====== Document excerpt

Workday’s management uses these non-GAAP financial measures to
understand and compare operating results across accounting periods,
for internal budgeting and forecasting purposes, for short- and
long-term operating plans, and to evaluate Workday’s financial
performance. Management believes these non-GAAP financial measures
reflect Workday’s ongoing business in a manner that allows for
meaningful period-to-period comparisons and analysis of trends in
Workday’s business. Management also believes that these non-GAAP
financial measures provide useful information to investors and
others in understanding and evaluating Workday’s operating results
and prospects in the same manner as management and in comparing
financial results across accounting periods and to those of peer
companies.
Management believes excluding the following
items from the GAAP Condensed Consolidated Statements of Operations
is useful to investors and others in assessing Workday’s operating
performance due to the following factors:
- Share-based compensation expenses. Although share-based
compensation is an important aspect of the compensation of our
employees and executives, management believes it is useful to
exclude share-based compensation expenses to better understand the
long-term performance of our core business and to facilitate
comparison of our results to those of peer companies. Share-based
compensation expenses are determined using a number of factors,
including our stock price, volatility, and forfeiture rates, that
are beyond our control and generally unrelated to operational
decisions and performance in any particular period. Further,
share-based compensation expenses are not reflective of the value
ultimately received by the grant recipients.
- Other operating expenses. Other
operating expenses includes employer payroll tax-related items on
employee stock transactions and amortization of acquisition-related
intangible assets. The amount of employer payroll tax-related items
on employee stock transactions is dependent on our stock price and
other factors that are beyond our control and do not correlate to
the operation of the business. For business combinations, we
generally allocate a portion of the purchase price to intangible
assets. The amount of the allocation is based on estimates and
assumptions made by management and is subject to amortization. The
amount of purchase price allocated to intangible assets and the
term of its related amortization can vary significantly and are
unique to each acquisition and thus we do not believe it is
reflective of ongoing operations.

============
====== Material shown

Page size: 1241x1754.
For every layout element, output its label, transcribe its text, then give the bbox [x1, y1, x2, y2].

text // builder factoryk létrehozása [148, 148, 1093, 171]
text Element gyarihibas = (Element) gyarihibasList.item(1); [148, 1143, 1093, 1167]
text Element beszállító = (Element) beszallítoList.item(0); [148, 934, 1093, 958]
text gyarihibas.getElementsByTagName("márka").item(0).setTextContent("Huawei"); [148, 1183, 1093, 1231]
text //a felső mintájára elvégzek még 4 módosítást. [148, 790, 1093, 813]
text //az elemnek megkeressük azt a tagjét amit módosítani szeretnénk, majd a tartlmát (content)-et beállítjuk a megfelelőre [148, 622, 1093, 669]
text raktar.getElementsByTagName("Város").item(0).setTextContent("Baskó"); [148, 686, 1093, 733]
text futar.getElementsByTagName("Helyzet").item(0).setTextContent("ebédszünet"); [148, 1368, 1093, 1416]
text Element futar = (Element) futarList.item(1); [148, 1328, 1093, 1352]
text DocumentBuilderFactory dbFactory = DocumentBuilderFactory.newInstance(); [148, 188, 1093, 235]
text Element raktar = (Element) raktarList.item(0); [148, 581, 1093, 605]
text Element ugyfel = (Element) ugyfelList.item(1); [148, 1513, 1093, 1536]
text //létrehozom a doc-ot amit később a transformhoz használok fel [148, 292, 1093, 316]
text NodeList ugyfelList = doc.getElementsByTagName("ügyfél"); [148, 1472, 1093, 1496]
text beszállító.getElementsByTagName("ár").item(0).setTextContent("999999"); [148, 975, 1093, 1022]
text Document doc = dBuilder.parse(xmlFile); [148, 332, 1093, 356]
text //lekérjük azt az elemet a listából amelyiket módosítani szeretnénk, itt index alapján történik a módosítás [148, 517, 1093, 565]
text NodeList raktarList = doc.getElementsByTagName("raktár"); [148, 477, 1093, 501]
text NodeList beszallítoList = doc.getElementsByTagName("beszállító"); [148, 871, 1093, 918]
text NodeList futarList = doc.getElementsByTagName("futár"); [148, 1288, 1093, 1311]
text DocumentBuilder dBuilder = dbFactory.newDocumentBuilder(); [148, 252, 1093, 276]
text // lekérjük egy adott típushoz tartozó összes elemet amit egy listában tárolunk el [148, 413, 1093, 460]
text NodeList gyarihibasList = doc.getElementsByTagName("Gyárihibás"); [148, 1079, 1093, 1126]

============

**Exercises to complete:**
- A) Duplicate the Workday non-GAAP passage word for word, starting at "- Other operating" and ending at "of ongoing operations.".
- B) Pick up the Workday non-GAAP passage after its last sentence and carry it forward.
None of this material is required for the work.

**Task-by-task outputs:**
- A)
- Other operating expenses. Other
operating expenses includes employer payroll tax-related items on
employee stock transactions and amortization of acquisition-related
intangible assets. The amount of employer payroll tax-related items
on employee stock transactions is dependent on our stock price and
other factors that are beyond our control and do not correlate to
the operation of the business. For business combinations, we
generally allocate a portion of the purchase price to intangible
assets. The amount of the allocation is based on estimates and
assumptions made by management and is subject to amortization. The
amount of purchase price allocated to intangible assets and the
term of its related amortization can vary significantly and are
unique to each acquisition and thus we do not believe it is
reflective of ongoing operations.

- B)
- Amortization of convertible senior
notes debt discount and issuance costs. Under GAAP, we are required
to separately account for liability (debt) and equity (conversion
option) components of the convertible senior notes that were issued
in private placements in June 2013 and September 2017. Accordingly,
for GAAP purposes we are required to recognize the effective
interest expense on our convertible senior notes and amortize the
issuance costs over the term of the notes. The difference between
the effective interest expense and the contractual interest
expense, and the amortization expense of issuance costs are
excluded from management’s assessment of our operating performance
because management believes that these non-cash expenses are not
indicative of ongoing operating performance. Management believes
that the exclusion of the non-cash interest expense provides
investors an enhanced view of Workday’s operational
performance.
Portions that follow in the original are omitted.